The University of Guyana Workers’ Union (UGWU) and the University of Guy-ana Senior Staff Associa-tion (UGSSA), continued their picketing yesterday afternoon, after they were told by the university’s administration that there is no money left to grant a salary and wage increase, and that the imposed 3% and 4% hikes implemented last November would be the final position.
The unions started their picketing actions on Tuesday with 20 persons but expanded yesterday, as over 36 staff showed up in front of the Vice Cha-ncellor’s office, a building which previously functioned as a lecture theatre.
“The administrators get hefty salary and they want to give us peanuts. I give credit to the government for giving the university more money over the years but where the money is going, we do not know. It is not going to the core responsibilities of the university, which is teaching and learning. We are saying, cut the talks, cut the cocktails, cut, cut those things and put more money to teaching and learning,” Pat Francis, who has been working at the university since 1986 said.
In light of the actions by the unions, the Ministry of Social Protection’s Depart-ment of Labour had said on Tuesday through a press release, that the Chief Labour Officer, Charles Ogle, convened conciliation proceedings between the administration of the university and the unions.
However, according to Mellissa Ifill, a lecturer at the university and a past president of UGSSA, they are not interested in conciliation meetings, since they are of the opinion that the Department of Labour has been swaying in favour of the administration.
“I think conciliation meetings are useless. Frankly, my experience—and I’m speaking as a past president of the union— and my experience with the Department of Labour has not been a good one.
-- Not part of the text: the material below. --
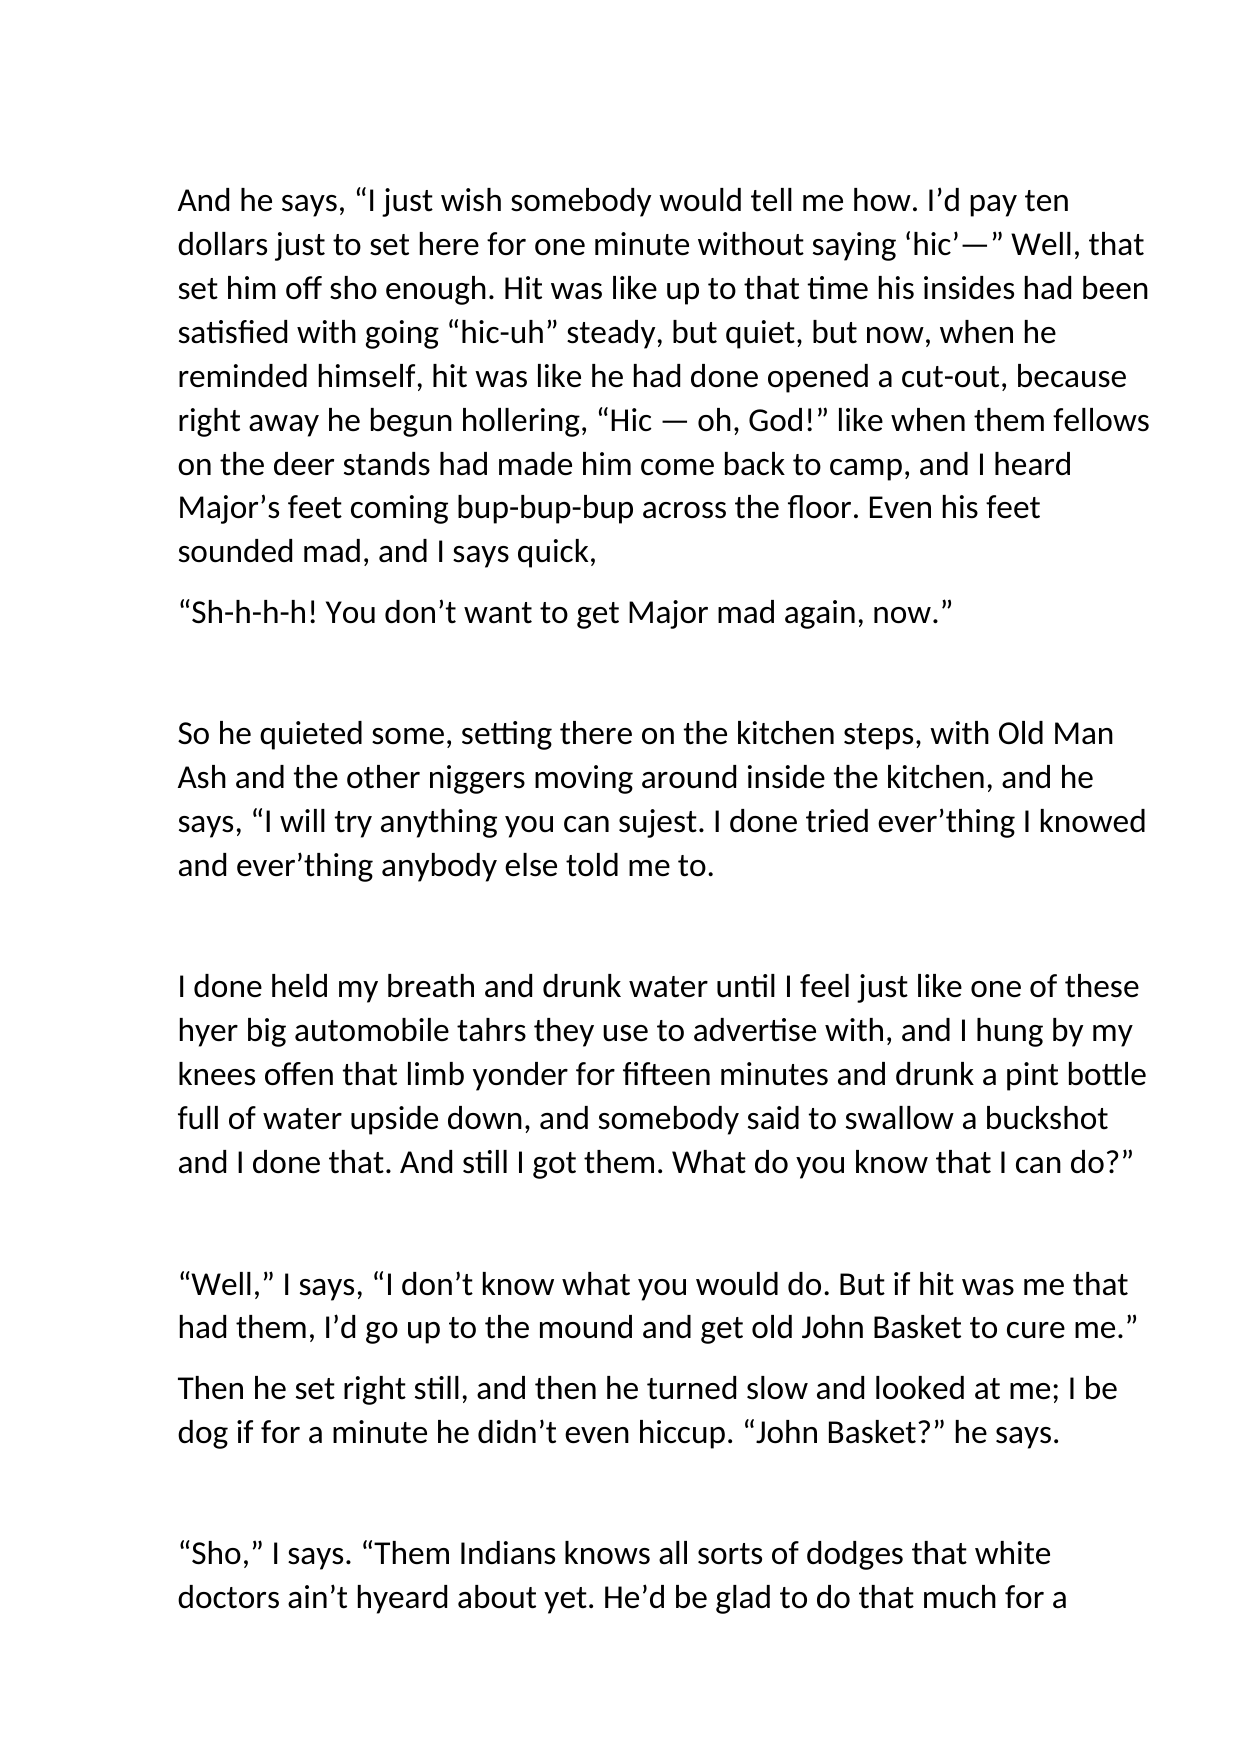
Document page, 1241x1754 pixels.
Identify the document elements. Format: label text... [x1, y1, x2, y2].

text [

I do not think that they have been arbiters that have been neutral and as far as I am concerned, they have always advocated on behalf of the administration; in essence, trying to force the staff to comply with whatever dictates come from the administration,” she said, while stating that the unions would have very little confidence in any conciliation under the auspices of the Department of Labour.
“Let us audit the university to find out where the monies have gone. We have our suspicions but we expect that a forensic audit would be able to reveal all,” she added.
Francis also echoed similar sentiments and said that they want the administration to “open the books and let us see what is in there”.
“We got to have a forensic audit to see where the money is going,” she said.
Francis also explained that the university needs to move from a North American structure to its own structure, where it is for the people of Guyana and the students, as what the fathers of the country had envisioned.
“This top-down business has to end. I have been here since 1986 picketing. How is that? It means something is inherently wrong with the system,” Francis added.
Ifill also pointed out that from their investigation, the university, at the moment, is in a situation that they have not witnessed for a number of years, since small items such as toilet paper are lacking.
“I spoke to some members of the clerical staff and they are telling me that they are on their last rolls of toilet paper. That they have no paper clips, no rubber bands, no pens, no staples and they are describing the condition of the offices in a way in which we haven’t seen in years and so the question is, what is going on at this university? You talk to cleaners and basic cleaning supplies, they don’t have,” she said, while also pointing out that a large part of the campus has been without internet access since the beginning of the week.
Ifill also pointed out that from their investigations, the university’s funds have been spent to fund the numerous trips that members of the administration have been on and these trips, they were advised, are first class in nature.
“We saw all the glossy brochures advertising all the functions at the Marriott and the Pegasus and Duke Lodge and all these expensive locations. We’ve heard about all kinds of dinners and so we suspect that a lot of the monies have been going in these directions,” she added.
The unions said that they will keep up their actions as long as they can and are unsure at this moment whether more stringent measures will be taken.
While the exercise was starting yesterday, Vice-Chancellor of the university, Professor Ivelaw Griffith, passed by on the way into his office, and told one of the staff that they were “searching for monies.”